I refused to apologize for what I assumed was a manifest of my personality, and Adam could see no way around the discomfort of being in a suffocating relationship with an overly-emotional partner. With a mixture of sorrow and resentment in our voices, we prepared to part ways forever.
On a whim we posed our problems to an objective source who identified that I had been suffering from what is often known as "situational depression" and a bit of an anxious personality. But it was nothing I couldn't control, nor would last forever. On top of that, some of our biggest issues were simply standard guy/girl drama that every relationship encounters. This news came as a relief to the both of us and we began the slow and intense process of healing our relationship.
That was over two months ago. Now I stare and reread the sentence on the page before me: "I wish I could trust that he loves me..." I had been in so much pain when I wrote that line, so hopeless and scared that I would never be happy in my relationship with Adam. I smile to myself. A number of therapy sessions and a couple of "self-help" books later and I am in a completely different place than I had been when I penned that desperate prayer.

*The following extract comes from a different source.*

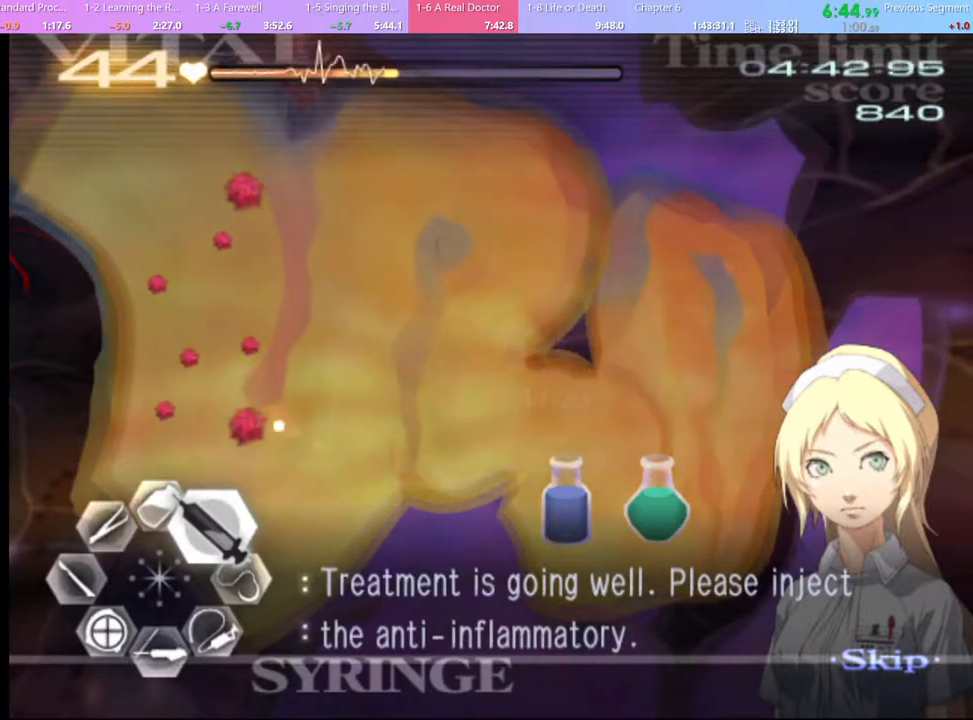
{"keys": ["d", "w"], "mouse": [], "events": [[133, "mouse_left", "down"], [433, "mouse_left", "up"]]}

I am in the process of healing my relationship with my family, I have a social life again, and Adam and I are better than ever. We meet with a pre-marriage counselor weekly and have identified the importance of communication in our relationship. We're working on understanding that neither of us are mind readers and sometimes it's imperative that we express what is on our minds or how we're feeling rather than assuming our significant other will intuit our mood.
I realized that a lot of my anxiety had been triggered by the fact that I had been expecting certain romantic responses or "mushy" gestures from Adam that I had not been receiving. Instead of expressing my needs to Adam, I had convinced myself that his lack of romantic gestures implied a lack of connection on his part. And Adam is working on communicating with me as well, especially when it comes to romance. He now understands that "mushiness" is something I need in order to establish security in a relationship.
Looking back on my experience I truly believe Adam is my "bashert."
I have also realized how important it is to give to one's significant other -- and people in general -- in accordance with his or her own needs rather than one's own ideas as to what is right or wrong for the other person.
In Judaism there exists a mystical concept called "bashert" or "soul mate." What a soul mate is meant to do is challenge his or her partner in areas where the partner needs improvement. These challenges are meant to aid a partner in achieving his or her ultimate purpose in this world. Looking back on my experience I truly believe Adam is my "bashert." I have learned so much about myself in the past few months, and have matured as a person and a partner. I could never have done it if not for my relationship with Adam and the wonderful ways he challenges me to analyze my character flaws as we both work to better our relationship.
I look up from the page as my cell phone begins to vibrate. It's a text message from Adam telling me that he loves me and I am on his mind. I feel tingles running down my back and, though I try, I can't hide the ridiculous smile on my face. Placing the paper in a drawer, I make a mental note to call Adam on my break just to tell him that I love him more than anything else in this world.